Rigorous definitions in general relativity

[Nana Dutchou]

Hello

(a) The universe U is a topological space whose elements are called events and as each event has a neighborhood homeomorphic to R^4.

(b) A local coordinate system is a homeomorphism between an open subset of U and a bounded subset of R.

(c) A world line segment is a continuous function which is defined on an open subset of R and takes values in U.

(d) A generalized physical space (a set of spatial positions) is a particular family of world lines of material bodies. For example, in general relativity, a generalized physical space of Rindler consists of world lines of a family of Rindler observers. http://en.wikipedia.org/wiki/Rindler_coordinates#The_Rindler_observers

(e) To define a time variable in a generalized physical space we just have to choose a particular parametrization along each of his world lines or (in a corpuscular model) we just have to choose a particular parametrization along the world line of the body whose movement is studied. For example, a Poincaré-Einstein dating carried out by an experimenter P is a temporal variable (t) and a Poincaré-Einstein dating carried out by an experimenter P' is another temporal variable (t'). A Poincaré-Einstein dating carried out by an experimenter P is a temporal variable obtained by this method : the date associated with an event A is the arithmetic mean of the dates of issuance and receipt by P of a light signal which is reflected in A.

These definitions are correct in general relativity ?

Thank you.
Rommel Nana Dutchou

 

[WannabeNewton]

I don't know where you got your definition of (b) from. In the context of GR, a coordinate chart is a pair $(U,\varphi )$ such that $U$ is open, $\varphi :U \rightarrow U'$ is a homeomorphism where $U'\subseteq \mathbb{R}^{n}$ is open, and $\forall (V,\psi )$ another coordinate chart such that $V\cap U\neq \varnothing$ implies $\psi \circ \varphi ^{-1}:\varphi (U\cap V)\rightarrow \psi (U\cap V)$ is a diffeomorphism (such charts are said to be smoothly compatible). The maximal collection of all smoothly compatible coordinate charts on a manifold is called the smooth atlas (I say in the context of GR because outside of GR we can just talk about topological manifolds with no smooth atlas / smooth structure). Point (a) is incomplete if you are talking about space - times in GR. A space - time is a topological manifold (using Wald's convention this means it is a Hausdorff, second countable, locally euclidean topological space) that has a smooth atlas and has subsequently been endowed with a metric tensor that is a solution to the EFEs. As for (c), a world - line is a regular curve (some may require just $C^{2}$ others may require $C^{\infty }$) $\gamma :I \rightarrow M$ where M is the space - time and I is a non empty interval in R (we take intervals so that the domain is connected, which we want for obvious reasons).

◇ ◇ ◇ ◇ ◇

### Exercise brief
Copy the forum thread above on rigorous definitions in general relativity in full, word for word, from its title through the last reply.

### Exercise data

◇ ◇ ◇ ◇ ◇

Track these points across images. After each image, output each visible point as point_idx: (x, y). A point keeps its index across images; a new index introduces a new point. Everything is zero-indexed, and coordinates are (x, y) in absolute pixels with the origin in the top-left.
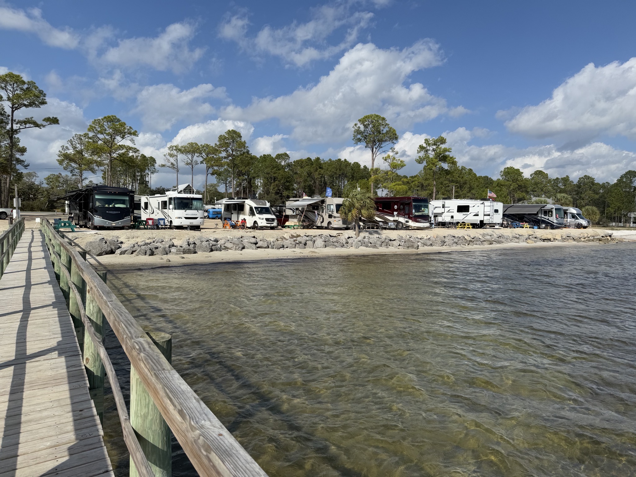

◇ ◇ ◇ ◇ ◇

### Solution
Rigorous definitions in general relativity

[Nana Dutchou]

Hello

(a) The universe U is a topological space whose elements are called events and as each event has a neighborhood homeomorphic to R^4.

(b) A local coordinate system is a homeomorphism between an open subset of U and a bounded subset of R.

(c) A world line segment is a continuous function which is defined on an open subset of R and takes values in U.

(d) A generalized physical space (a set of spatial positions) is a particular family of world lines of material bodies. For example, in general relativity, a generalized physical space of Rindler consists of world lines of a family of Rindler observers. http://en.wikipedia.org/wiki/Rindler_coordinates#The_Rindler_observers

(e) To define a time variable in a generalized physical space we just have to choose a particular parametrization along each of his world lines or (in a corpuscular model) we just have to choose a particular parametrization along the world line of the body whose movement is studied. For example, a Poincaré-Einstein dating carried out by an experimenter P is a temporal variable (t) and a Poincaré-Einstein dating carried out by an experimenter P' is another temporal variable (t'). A Poincaré-Einstein dating carried out by an experimenter P is a temporal variable obtained by this method : the date associated with an event A is the arithmetic mean of the dates of issuance and receipt by P of a light signal which is reflected in A.

These definitions are correct in general relativity ?

Thank you.
Rommel Nana Dutchou

 

[WannabeNewton]

I don't know where you got your definition of (b) from. In the context of GR, a coordinate chart is a pair $(U,\varphi )$ such that $U$ is open, $\varphi :U \rightarrow U'$ is a homeomorphism where $U'\subseteq \mathbb{R}^{n}$ is open, and $\forall (V,\psi )$ another coordinate chart such that $V\cap U\neq \varnothing$ implies $\psi \circ \varphi ^{-1}:\varphi (U\cap V)\rightarrow \psi (U\cap V)$ is a diffeomorphism (such charts are said to be smoothly compatible). The maximal collection of all smoothly compatible coordinate charts on a manifold is called the smooth atlas (I say in the context of GR because outside of GR we can just talk about topological manifolds with no smooth atlas / smooth structure). Point (a) is incomplete if you are talking about space - times in GR. A space - time is a topological manifold (using Wald's convention this means it is a Hausdorff, second countable, locally euclidean topological space) that has a smooth atlas and has subsequently been endowed with a metric tensor that is a solution to the EFEs. As for (c), a world - line is a regular curve (some may require just $C^{2}$ others may require $C^{\infty }$) $\gamma :I \rightarrow M$ where M is the space - time and I is a non empty interval in R (we take intervals so that the domain is connected, which we want for obvious reasons).